Machine Learning
Library Installation
Required Installation
Install core packages (finlab, TA-Lib):
Model Libraries (Optional)
finlab.ml.qlib supports various models (LightGBM, XGBoost, CatBoost, PyTorch, TensorFlow, etc.). Install them as needed following their official documentation; most are pre-installed in Colab.

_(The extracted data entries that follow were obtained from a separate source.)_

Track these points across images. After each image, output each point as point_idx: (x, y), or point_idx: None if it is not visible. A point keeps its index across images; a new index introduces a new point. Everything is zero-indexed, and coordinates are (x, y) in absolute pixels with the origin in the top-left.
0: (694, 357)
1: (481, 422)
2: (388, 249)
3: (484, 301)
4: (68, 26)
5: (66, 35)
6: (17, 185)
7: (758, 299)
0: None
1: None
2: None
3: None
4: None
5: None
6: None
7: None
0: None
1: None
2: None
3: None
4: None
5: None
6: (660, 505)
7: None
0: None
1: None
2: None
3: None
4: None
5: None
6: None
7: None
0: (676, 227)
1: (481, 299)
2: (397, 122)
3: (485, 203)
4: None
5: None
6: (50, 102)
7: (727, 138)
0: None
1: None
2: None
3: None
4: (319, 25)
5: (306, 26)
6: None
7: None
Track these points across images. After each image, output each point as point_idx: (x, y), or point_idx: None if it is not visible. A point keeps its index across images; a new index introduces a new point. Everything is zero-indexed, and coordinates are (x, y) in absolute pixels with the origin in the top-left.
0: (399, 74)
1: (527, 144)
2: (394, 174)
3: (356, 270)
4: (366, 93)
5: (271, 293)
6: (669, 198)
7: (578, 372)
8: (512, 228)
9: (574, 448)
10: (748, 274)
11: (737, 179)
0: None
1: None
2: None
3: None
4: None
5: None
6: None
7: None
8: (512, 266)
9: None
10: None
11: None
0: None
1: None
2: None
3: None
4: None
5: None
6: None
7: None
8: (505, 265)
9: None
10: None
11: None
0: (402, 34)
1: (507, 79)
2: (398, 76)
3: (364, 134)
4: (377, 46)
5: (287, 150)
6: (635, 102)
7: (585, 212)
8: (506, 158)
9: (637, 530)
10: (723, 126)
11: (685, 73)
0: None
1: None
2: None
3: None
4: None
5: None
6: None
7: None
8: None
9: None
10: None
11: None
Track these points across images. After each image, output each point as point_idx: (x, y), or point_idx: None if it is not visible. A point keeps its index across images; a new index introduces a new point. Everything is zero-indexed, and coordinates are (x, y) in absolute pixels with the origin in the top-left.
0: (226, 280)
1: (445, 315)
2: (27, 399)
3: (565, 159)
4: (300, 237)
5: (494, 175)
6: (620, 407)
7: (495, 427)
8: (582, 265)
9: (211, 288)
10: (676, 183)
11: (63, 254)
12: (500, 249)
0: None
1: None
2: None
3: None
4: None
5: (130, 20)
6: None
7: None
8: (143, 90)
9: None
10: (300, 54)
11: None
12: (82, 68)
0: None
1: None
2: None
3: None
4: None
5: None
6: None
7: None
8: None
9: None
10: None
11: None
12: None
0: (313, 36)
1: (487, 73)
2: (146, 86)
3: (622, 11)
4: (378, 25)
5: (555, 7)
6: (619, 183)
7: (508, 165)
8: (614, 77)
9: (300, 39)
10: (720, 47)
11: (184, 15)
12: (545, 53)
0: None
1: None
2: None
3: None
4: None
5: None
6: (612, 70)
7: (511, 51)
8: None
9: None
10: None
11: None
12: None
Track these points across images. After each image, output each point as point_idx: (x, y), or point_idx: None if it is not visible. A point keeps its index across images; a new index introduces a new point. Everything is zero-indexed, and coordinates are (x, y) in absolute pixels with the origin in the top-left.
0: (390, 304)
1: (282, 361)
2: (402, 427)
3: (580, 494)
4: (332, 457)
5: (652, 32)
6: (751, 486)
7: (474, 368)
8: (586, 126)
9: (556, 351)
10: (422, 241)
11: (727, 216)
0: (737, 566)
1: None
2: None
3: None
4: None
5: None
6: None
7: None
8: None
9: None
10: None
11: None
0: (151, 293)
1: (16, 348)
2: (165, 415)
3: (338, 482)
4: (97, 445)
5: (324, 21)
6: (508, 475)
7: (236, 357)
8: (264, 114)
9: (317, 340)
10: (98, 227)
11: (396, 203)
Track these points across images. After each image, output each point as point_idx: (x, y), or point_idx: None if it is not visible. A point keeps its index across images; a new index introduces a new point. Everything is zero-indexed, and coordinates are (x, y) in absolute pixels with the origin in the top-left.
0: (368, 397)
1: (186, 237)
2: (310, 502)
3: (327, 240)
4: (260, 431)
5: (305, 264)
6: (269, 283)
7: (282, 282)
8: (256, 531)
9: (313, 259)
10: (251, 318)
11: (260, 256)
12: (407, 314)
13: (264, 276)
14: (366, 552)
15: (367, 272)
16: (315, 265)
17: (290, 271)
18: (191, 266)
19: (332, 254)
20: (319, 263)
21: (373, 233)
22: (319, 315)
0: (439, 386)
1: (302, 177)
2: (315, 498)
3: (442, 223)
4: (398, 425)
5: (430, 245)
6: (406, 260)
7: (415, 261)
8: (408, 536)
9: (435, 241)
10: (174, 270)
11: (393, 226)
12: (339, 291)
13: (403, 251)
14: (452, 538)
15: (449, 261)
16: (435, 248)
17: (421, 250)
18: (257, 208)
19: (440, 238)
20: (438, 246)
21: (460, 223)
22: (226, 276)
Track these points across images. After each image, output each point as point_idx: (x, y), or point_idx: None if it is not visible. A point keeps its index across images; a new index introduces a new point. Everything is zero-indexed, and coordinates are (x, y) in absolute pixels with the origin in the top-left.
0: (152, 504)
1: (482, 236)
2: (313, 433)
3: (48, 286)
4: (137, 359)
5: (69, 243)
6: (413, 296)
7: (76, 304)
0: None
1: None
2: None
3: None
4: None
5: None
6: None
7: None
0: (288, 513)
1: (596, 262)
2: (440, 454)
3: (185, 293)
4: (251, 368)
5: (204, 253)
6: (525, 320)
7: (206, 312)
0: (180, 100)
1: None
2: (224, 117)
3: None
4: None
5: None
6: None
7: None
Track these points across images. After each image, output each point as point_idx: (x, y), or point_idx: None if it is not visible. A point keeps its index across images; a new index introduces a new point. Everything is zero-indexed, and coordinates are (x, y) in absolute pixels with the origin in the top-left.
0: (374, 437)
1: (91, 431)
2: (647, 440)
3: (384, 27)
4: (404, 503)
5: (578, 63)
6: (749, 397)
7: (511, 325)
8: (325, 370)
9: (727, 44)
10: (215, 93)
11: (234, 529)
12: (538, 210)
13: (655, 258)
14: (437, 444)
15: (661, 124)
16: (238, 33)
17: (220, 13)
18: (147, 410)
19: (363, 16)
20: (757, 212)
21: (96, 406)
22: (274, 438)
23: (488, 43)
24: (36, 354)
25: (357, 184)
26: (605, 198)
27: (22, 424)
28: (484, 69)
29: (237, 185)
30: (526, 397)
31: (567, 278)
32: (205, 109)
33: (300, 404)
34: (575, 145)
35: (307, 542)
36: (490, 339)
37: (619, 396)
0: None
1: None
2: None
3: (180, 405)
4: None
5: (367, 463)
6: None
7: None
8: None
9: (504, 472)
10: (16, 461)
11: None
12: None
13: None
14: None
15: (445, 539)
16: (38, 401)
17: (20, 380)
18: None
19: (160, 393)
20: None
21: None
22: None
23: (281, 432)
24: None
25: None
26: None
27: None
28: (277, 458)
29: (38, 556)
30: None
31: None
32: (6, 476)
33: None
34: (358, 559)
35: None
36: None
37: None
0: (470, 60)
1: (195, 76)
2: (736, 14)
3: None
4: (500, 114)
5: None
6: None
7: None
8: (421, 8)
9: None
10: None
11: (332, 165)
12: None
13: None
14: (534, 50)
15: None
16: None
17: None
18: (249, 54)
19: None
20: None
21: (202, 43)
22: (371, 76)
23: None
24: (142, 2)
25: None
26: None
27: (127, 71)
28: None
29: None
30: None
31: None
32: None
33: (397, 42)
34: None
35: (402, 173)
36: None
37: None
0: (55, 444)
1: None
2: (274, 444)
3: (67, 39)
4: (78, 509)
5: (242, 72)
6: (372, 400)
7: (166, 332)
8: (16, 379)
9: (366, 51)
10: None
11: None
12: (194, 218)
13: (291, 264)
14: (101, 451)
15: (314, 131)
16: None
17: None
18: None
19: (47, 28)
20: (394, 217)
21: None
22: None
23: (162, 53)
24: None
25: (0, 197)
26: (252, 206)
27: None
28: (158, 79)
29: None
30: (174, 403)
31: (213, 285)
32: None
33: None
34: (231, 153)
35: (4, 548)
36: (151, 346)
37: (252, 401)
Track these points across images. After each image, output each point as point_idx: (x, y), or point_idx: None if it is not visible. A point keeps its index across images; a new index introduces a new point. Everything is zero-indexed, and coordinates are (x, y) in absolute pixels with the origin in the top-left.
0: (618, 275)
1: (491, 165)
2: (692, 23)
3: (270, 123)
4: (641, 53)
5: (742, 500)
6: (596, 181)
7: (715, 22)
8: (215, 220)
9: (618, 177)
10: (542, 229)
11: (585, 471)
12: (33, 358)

ML workflows are complex -- consider using an AI assistant
From feature engineering to model training, ML strategies involve many steps. After installing FinLab Skill, the AI coding assistant can help you select features, split datasets, train models, and interpret backtest results.
Feature Processing
Using the Combine Function to Merge Features
finlab.ml.feature.combine merges features from multiple sources (technical, fundamental, custom) with resampling support. Examples:
- Merge P/B ratio and P/E ratio into one feature set:
from finlab import data
from finlab.ml import feature as mlf
features = mlf.combine({
'pb': data.get('price_earning_ratio:股價淨值比'),
'pe': data.get('price_earning_ratio:本益比')
}, resample='W')
features.head()
| pb | pe | |
|---|---|---|
| (Timestamp('2010-01-04 00:00:00'), '1101') | 1.47 | 18.85 |
| (Timestamp('2010-01-04 00:00:00'), '1102') | 1.44 | 14.58 |
| (Timestamp('2010-01-04 00:00:00'), '1103') | 0.79 | 40.89 |
| (Timestamp('2010-01-04 00:00:00'), '1104') | 0.92 | 73.6 |
This merges P/B and P/E into a single feature set.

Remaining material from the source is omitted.